Binding of AP2 Core to Liposomes of Various Phospholipid and Cargo Peptide Composition, Related to Figure 5 (A and B) Wild type AP2 Core and mutants affecting the PtdIns4,5P₂ binding sites in α, β2 and μ2 (all at 200 nM) were passed over sensor surfaces with the YxxΦ sorting motif from TGN38 (A) and the dileucine sorting signal of CD4 (B), both embedded in PtdIns4,5P₂-containing liposomes. The displayed sensorgrams are corrected for non-specific binding to PC/PE liposomes. The rate constants for all interactions are given in the Table in Figure 5C and were calculated from experiments in which AP2 core binding was recorded for five different concentrations ranging from 100 nM to 20 μM. (C) Binding of AP2 to PtdIns4,5P₂ liposomes containing either or both YxxΦ and acidic dileucine sorting motifs.
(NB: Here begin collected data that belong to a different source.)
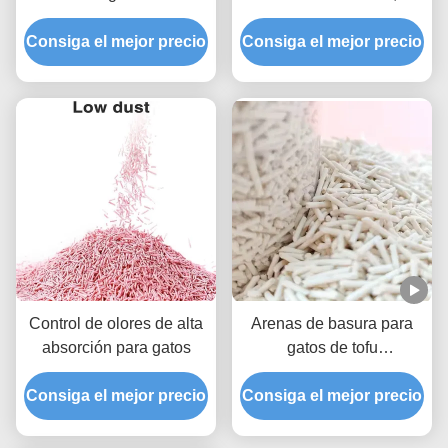
profundamente
absorción súper rápida y
Consiga el mejor precio
desodorizada con
económica, aglomeración
Consiga el mejor precio
material fresco y natural
fuerte, OEM ODM,
suministros para
mascotas
Control de olores de alta
Arenas de basura para
absorción para gatos
gatos de tofu
desodorizadas sin polvo
Consiga el mejor precio
Consiga el mejor precio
The four flow cells of a L1 sensor surface were derivatized with liposomes containing 10% PtdIns4,5P₂ (flow cell 1), 10% PtdIns4,5P₂ + 1% YxxΦ signal (flow cell 2), 10% PtdIns4,5P₂ + 1% dileucine signal (flow cell 3) or 10% PtdIns4,5P₂ + 0.5% of each signal (flow cell 4). After a pulse injection with NaOH to stabilize the surface, the binding of the AP2 core was recorded as above. The sensorgram shows binding of 200 nM AP2 core to the indicated liposomes after subtraction of the binding level obtained for PtdIns4,5P₂ liposomes.

Figure S5

Related to Figure 6 (A–C) Fluorescence anisotropy equilibrium binding curves. Fluorescence anisotropy was measured for varying pseudo-first order concentrations of protein (as indicated) mixed with fluorescent YxxΦ peptide as described in Experimental Procedures. (A) Comparison of C-μ2 with AP2; (B) comparison of AP2 with and without the addition of heparin; and (C) the effect of heparin chain length. Means of three or more measurements are plotted. Standard error is omitted for clarity but typically was in the range 0.001-0.004. (D) Competition of Core binding to YxxΦ/PtdIns4,5P₂ liposomes by free YxxΦ peptide. 200 nM of either AP2 core or C-μ2 were incubated with the indicated concentrations of the TGN38 YxxΦ-containing peptide for 15 min at room temperature. Subsequently, protein with peptide was passed over PtdIns4,5P₂/TGN38-containing liposomes. Binding was recorded for 2 min. The maximum binding levels for protein without addition of peptide were set to 100%. (E–G) Relaxation rates for Yxxφ-peptide interaction with C-μ2 and AP2 in the presence or absence of heparin. Protein and peptide were rapidly mixed in a stopped-flow spectrometer and the change in anisotropy that occurs upon binding was measured. The anisotropy change was fit to a single exponential to obtain relaxation times. Yxxφ binds to 15μM C-μ2 with a relaxation time (t) = 0.0073 s (E), to 15μM AP2 in the presence of heparin with t = 0.059 s (F) and to 30μM AP2 in the absence of heparin with t = 62.5 s (G).